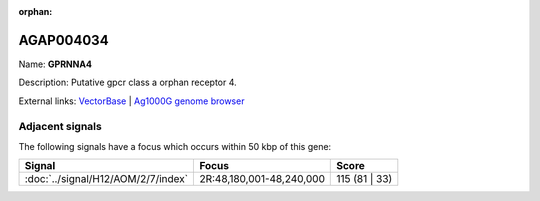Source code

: :orphan:

AGAP004034
=============



Name: **GPRNNA4**

Description: Putative gpcr class a orphan receptor 4.

External links:
`VectorBase <https://www.vectorbase.org/Anopheles_gambiae/Gene/Summary?g=AGAP004034>`_ |
`Ag1000G genome browser <https://www.malariagen.net/apps/ag1000g/phase1-AR3/index.html?genome_region=2R:48168169-48176891#genomebrowser>`_



Adjacent signals
----------------

The following signals have a focus which occurs within 50 kbp of this gene:



.. cssclass:: table-hover
.. csv-table::
    :widths: auto
    :header: Signal,Focus,Score

    :doc:`../signal/H12/AOM/2/7/index`,"2R:48,180,001-48,240,000",115 (81 | 33)
    




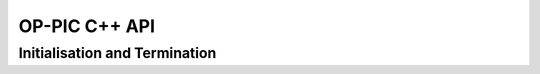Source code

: OP-PIC C++ API
==============

Initialisation and Termination
^^^^^^^^^^^^^^^^^^^^^^^^^^^^^^

.. c:function:: void opp_init(int argc, char **argv)

   This routine must be called before all other OP-PIC routines. 
   If `USE_PETSC` is defined during compilation, `opp_init` will initialize PETSc library as well (using :c:func:`PetscInitialize()`).
   Under MPI back-ends, this routine also calls :c:func:`MPI_Init()` unless its already called previously.

   :param argc: The number of command line arguments.
   :param argv: The command line arguments, as passed to :c:func:`main()`.

.. c:function:: void opp_exit()

   This routine must be called last to cleanly terminate the OP-PIC runtime. 
   If `USE_PETSC` is defined during compilation, `opp_exit` will finalize PETSc library as well (using :c:func:`PetscFinalize()`).
   Under MPI back-ends, this routine also calls :c:func:`MPI_Finalize()` unless its has been called previously. 
   A runtime error will occur if :c:func:`MPI_Finalize()` is called after :c:func:`opp_exit()`.

.. c:function:: opp_set opp_decl_set(int size, char const *name)

   This routine declares a mesh set.

   :param size: Number of set elements.
   :param name: A name to be used for output diagnostics.
   :returns: A set ID.

.. c:function:: opp_set opp_decl_particle_set(char const *name, opp_set cells_set)

   This routine declares a particle set with zero particles in it.

   :param name: A name to be used for output diagnostics.
   :param size: The underlying mesh set related.
   :returns: A set ID.

.. c:function:: opp_set opp_decl_particle_set(int size, char const *name, opp_set cells_set)

   This routine declares a particle set with a given number of particles in it.

   :param size: Number of particles in the set.
   :param name: A name to be used for output diagnostics.
   :param size: The underlying mesh set related.
   :returns: A set ID.

.. c:function:: opp_map opp_decl_map(opp_set from, opp_set to, int dim, int *imap, char const *name)

   This routine defines a mapping between sets. 
   
   :param from: Source set.
   :param to: Destination set.
   :param dim: Number of mappings per source element.
   :param imap: Mapping table.
   :param name: A name to be used for output diagnostics.

   .. note::
      imap should contain a valid data array pointer. The only exception is to provide `nullptr` given the from set is a particle set with zero particles in it.
   
.. c:function:: opp_dat opp_decl_dat(opp_set set, int dim, opp_data_type dtype, void *data, char const *name)

   This routine defines a dataset.

   :param set: The set the data is associated with (can be a mesh set or a particle set).
   :param dim: Number of data elements per set element.
   :param type: The datatype, This can be a type in :c:expr:`opp_data_type` enum (:c:expr:`DT_INT` or :c:expr:`DT_REAL`, other type may be added later).
   :param data: Input data of type :c:type:`T` (checked for consistency with **type** at run-time). The data must be provided in AoS form with each of the **dim** elements per set element contiguous in memory.
   :param name: A name to be used for output diagnostics.

   .. note::
      At present **dim** must be an integer literal or a :c:expr:`#define`

.. c:function:: template <typename T> void opp_decl_const(int dim, T* data, const char* name)

   This routine defines constant data with global scope that can be used in kernel functions.

   :param dim: Number of data elements. For maximum efficiency this should be an integer literal or a :c:expr:`#define`.
   :param data: A pointer to the data, checked for type consistency at run-time.
   :param name: The name as a string that the kernels access it, (should be :c:expr:`CONST_+<var_name>`).

   .. note::
      The variable is available in the kernel functions with type :c:expr:`T` with type :c:expr:`T*`. Hence even if **dim** is :c:expr:`1`, it should be accessed as :c:expr:`CONST_+<var_name>[0]` within the kernel.

.. c:function:: void opp_partition(std::string lib_name, opp_set prime_set, opp_map prime_map = nullptr, opp_dat dat = nullptr)

   This routine controls the partitioning of the sets used for distributed memory parallel execution.

   :param lib_name: The partitioning library to use, see below.
   :param prime_set: Specifies the set to be partitioned.
   :param prime_map: Specifies the map to be used to create adjacency lists for the **prime_set**. Required if using :c:expr:`"KWAY"` or :c:expr:`"GEOMKWAY"`.
   :param dat: Specifies the :c:expr:`opp_dat` required for the partitioning strategy.

   The current options for **lib_name** are:

   - :c:expr:`"PTSCOTCH"`: The `PT-Scotch <https://www.labri.fr/perso/pelegrin/scotch/>`_ library.
   - :c:expr:`"PARMETIS"`: The `ParMETIS <http://glaros.dtc.umn.edu/gkhome/metis/parmetis/overview>`_ library.    geometric coordinates of the **prime_set**. Required if using :c:expr:`"GEOM"` or :c:expr:`"GEOMKWAY"`.
   - :c:expr:`"EXTERNAL"`: External partitioning optionally read in when using HDF5 I/O.
   - :c:expr:`"RANDOM"`: Random partitioning, intended for debugging purposes.

   The options for **lib_routine** when using :c:expr:`"PTSCOTCH"` or :c:expr:`"KAHIP"` are:

   - :c:expr:`"KWAY"`: K-way graph partitioning.

   The options for **lib_routine** when using :c:expr:`"PARMETIS"` are:

   - :c:expr:`"KWAY"`: K-way graph partitioning.
   - :c:expr:`"GEOM"`: Geometric graph partitioning.
   - :c:expr:`"GEOMKWAY"`: Geometric followed by k-way graph partitioning.


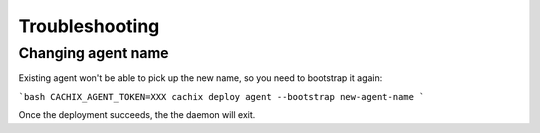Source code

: .. _troubleshooting:
    
Troubleshooting
===============

Changing agent name
-------------------

Existing agent won't be able to pick up the new name, so you need to bootstrap it again:

```bash
CACHIX_AGENT_TOKEN=XXX cachix deploy agent --bootstrap new-agent-name
```

Once the deployment succeeds, the the daemon will exit.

## ACTION ITEM
What you return should be only the lines from the line with "Geometric graph partitioning." through the last line of the listing above, exactly, both ends included, pictures excluded.

## OUTPUT OF THE EXERCISE
   - :c:expr:`"GEOM"`: Geometric graph partitioning.
   - :c:expr:`"GEOMKWAY"`: Geometric followed by k-way graph partitioning.


Source code

: .. _troubleshooting:
    
Troubleshooting
===============

Changing agent name
-------------------

Existing agent won't be able to pick up the new name, so you need to bootstrap it again:

```bash
CACHIX_AGENT_TOKEN=XXX cachix deploy agent --bootstrap new-agent-name
```

Once the deployment succeeds, the the daemon will exit.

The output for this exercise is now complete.